About 100 cases of making false statement to police registered in Estonia per year

  • 2019-06-30
  • BNS/TBT Staff

TALLINN - In the wake of reports that Mary Kross, wife of Estonian MP Eerik-Niiles Kross, has to stand trial for allegedly making a false statement to the police, Postimees has learned from the police that about a hundred cases of false statement made by people to law enforcement authorities are registered in Estonia every year.  

Police officials speaking to Postimees said that most often false statements are made by people who have lost a valuable item when drunk and are afraid to tell the truth to their close ones. 

Hisko Vares, head of the service for the investigation of crimes against the person at the North Prefecture of the Police and Border Guard Board, said that the police pay serious attention to each crime report and dealing with false reports wastes a lot of their time and resource. 

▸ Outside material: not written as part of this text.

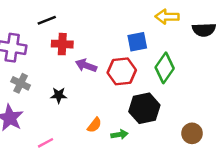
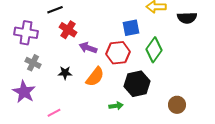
red cross: (62, 44) -> (68, 30), turned 30
orange semicircle: (94, 125) -> (95, 77), moved, size x1.5

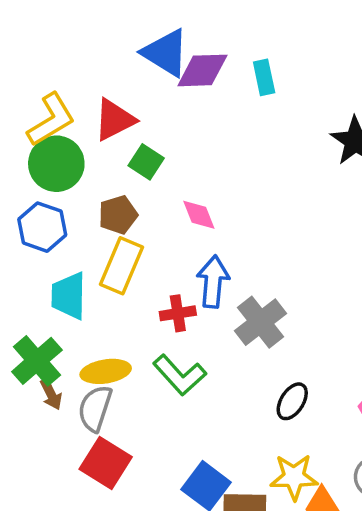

Last winter, information received by the police from a man claiming that his partner had been deprived of her freedom by people demanding the repayment of a loan kept a significant number of police personnel busy for two days.    

"Very many people were kept busy searching for her and establishing the background information concerning where she had gone to before and where she might have gone later," Vares said. In the end it came out, however, that the woman had been visiting a friend and had lied to her partner, the officer said. 

The other major group of people making false statements to the police are children. There are cases, for instance, where a child is afraid to admit to their parents that they have lost their expensive cellphone and claim that the phone was taken away from them by someone bigger using force. 

Furthermore, it happens that men who have lost valuable items when drunk or from whom valuables have been stolen by a woman they spent a night with are afraid of confessing it to their partner and file a crime report. 

Another problem for the police are tourists keen to get insurance money for lost items.

Police also have had to investigate a case where a person falsely claimed to have been stabbed, whereas actually the lovesick victim had stabbed himself. 

According to statistics available from the Ministry of Justice, 98 offenses related to a false statement or false testimony were registered in Estonia in 2018. The number of guilty sentences handed down for the same was three times smaller, however. 

The North Prefecture of the Estonian Police and Border Guard Board has lodged charges against Mary Kross, the American wife of Reform Party MP Eerik-Niiles Kross, for giving false evidence. According to the statement of charges, Kross, aged 49, knowingly gave a false statement alleging that she fell victim of an attack when she was walking her dog in the Stroomi beach area of North Tallinn in last November. The accused said that two men, one of them sporting a logo of the Estonian Conservative People's Party (EKRE), had then thrown large rocks at her and yelled at her "Go home, foreigner, go home."

The police investigated the incident, but did not find any evidence supporting Kross' claims. Video recordings from security cameras in the area did not indicate that Kross had driven to the beach, and the location of her mobile phone at the time did not corroborate her allegations, either.

District prosecutor Ulle Jaanhold said that Kross' giving of false evidence has been proven.